Abstract

Collective oscillations of cells in a population appear under diverse biological contexts. Here, we establish a set of common principles by categorising the response of individual cells against a time-varying signal. A positive intracellular signal relay of sufficient gain from participating cells is required to sustain the oscillations, together with phase matching. The two conditions yield quantitative predictions for the onset cell density and frequency in terms of measured single-cell and signal response functions. Through mathematical constructions, we show that cells that adapt to a constant stimulus fulfil the phase requirement by developing a leading phase in an active frequency window that enables cell-to-signal energy flow.
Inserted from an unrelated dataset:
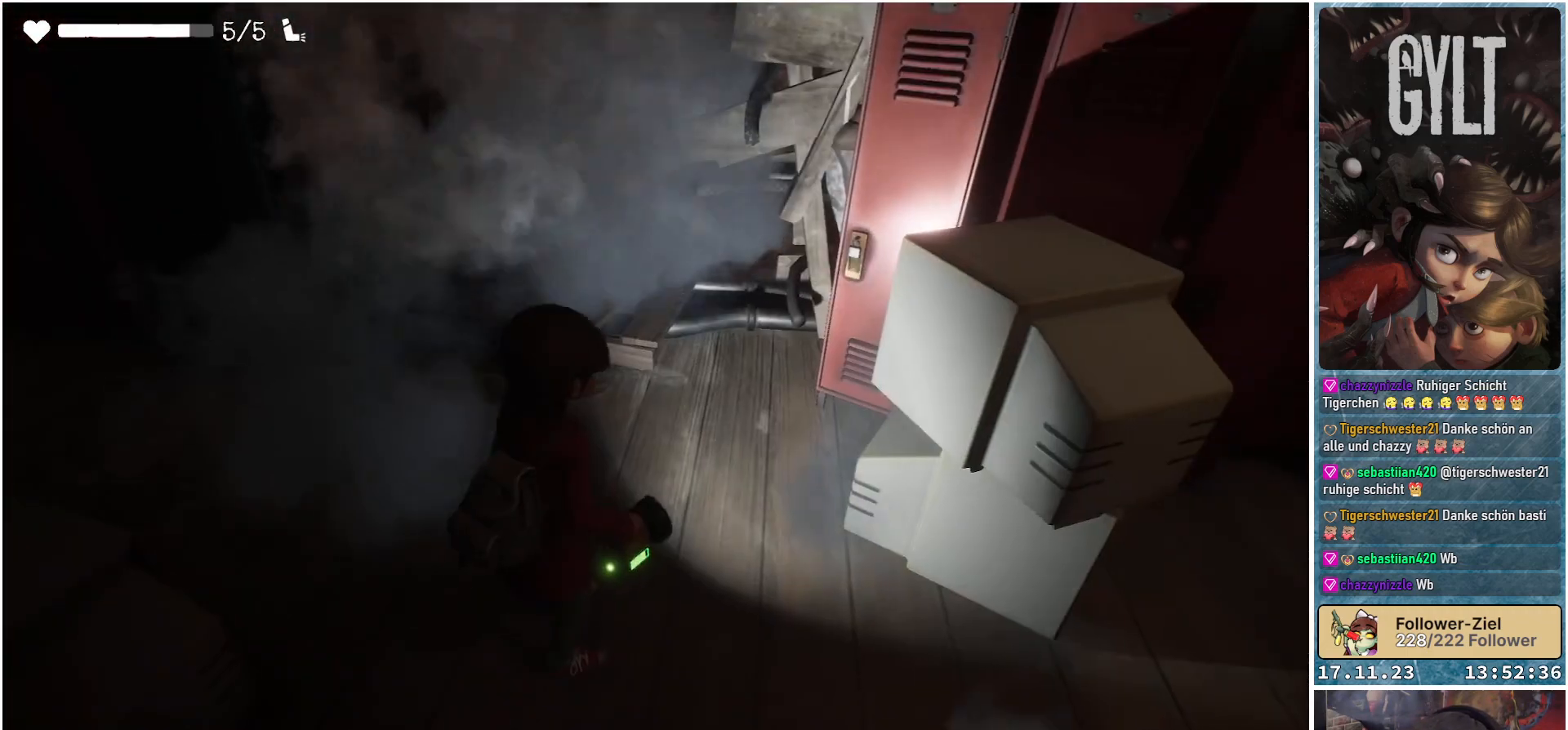
{"buttons": [], "left_stick": "center", "right_stick": "center", "events": [[133, "right_stick", "up"], [300, "right_stick", "center"]]}
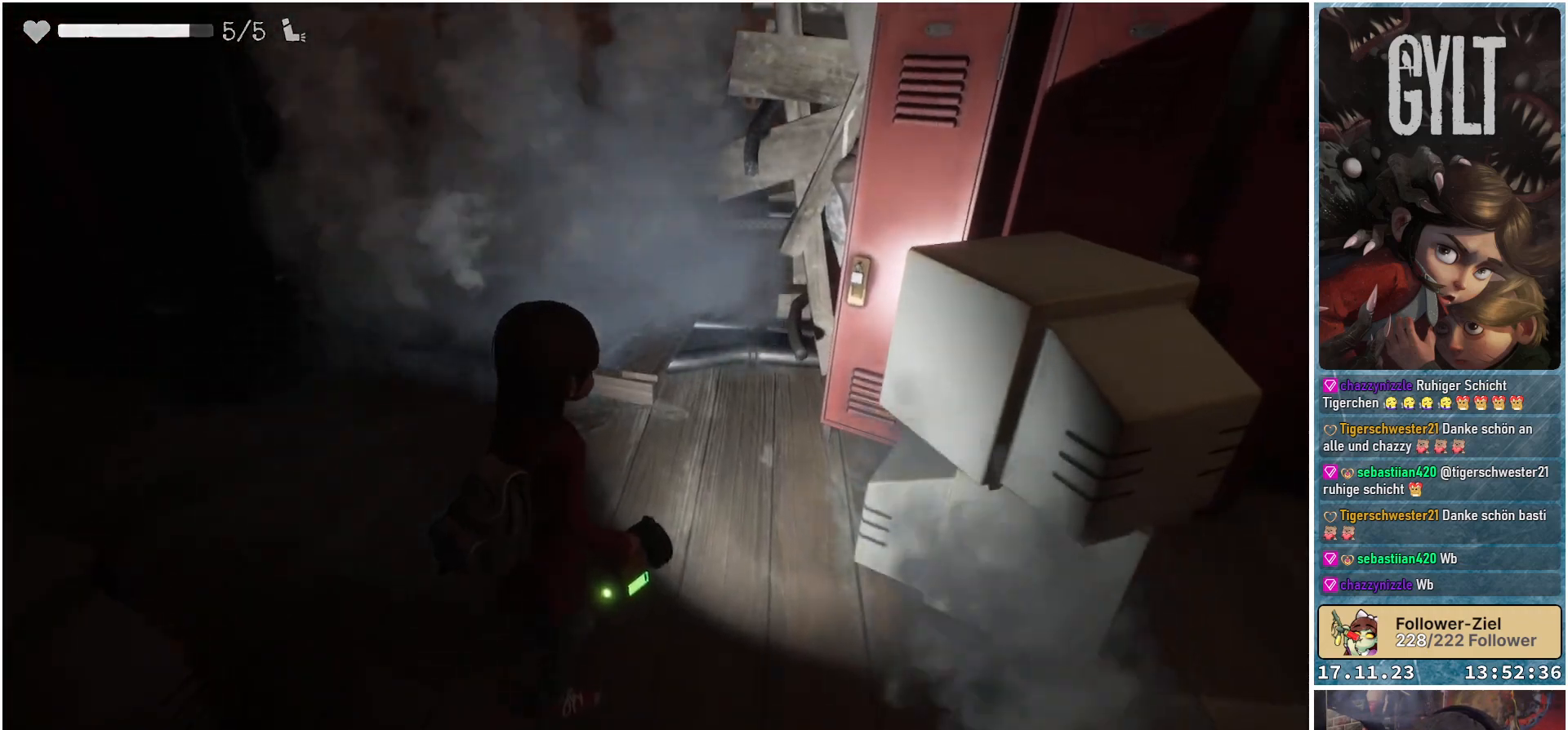
{"buttons": [], "left_stick": "center", "right_stick": "center", "events": []}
Analysis of dynamical quorum sensing in several cellular systems with increasing biological complexity reaffirms the pivotal role of adaptation in powering oscillations in an otherwise dissipative cell-to-cell communication channel. The physical conditions identified also apply to synthetic oscillatory systems.

Highlights

  • Collective oscillations of cells in a population appear under diverse biological contexts

  • Dubbed dynamical quorum sensing (DQS) to emphasise the role of increased cell density in triggering the auto-induced oscillations, this class of behaviour lies outside the well-known Kuramoto paradigm of oscillator synchronisation[14,15]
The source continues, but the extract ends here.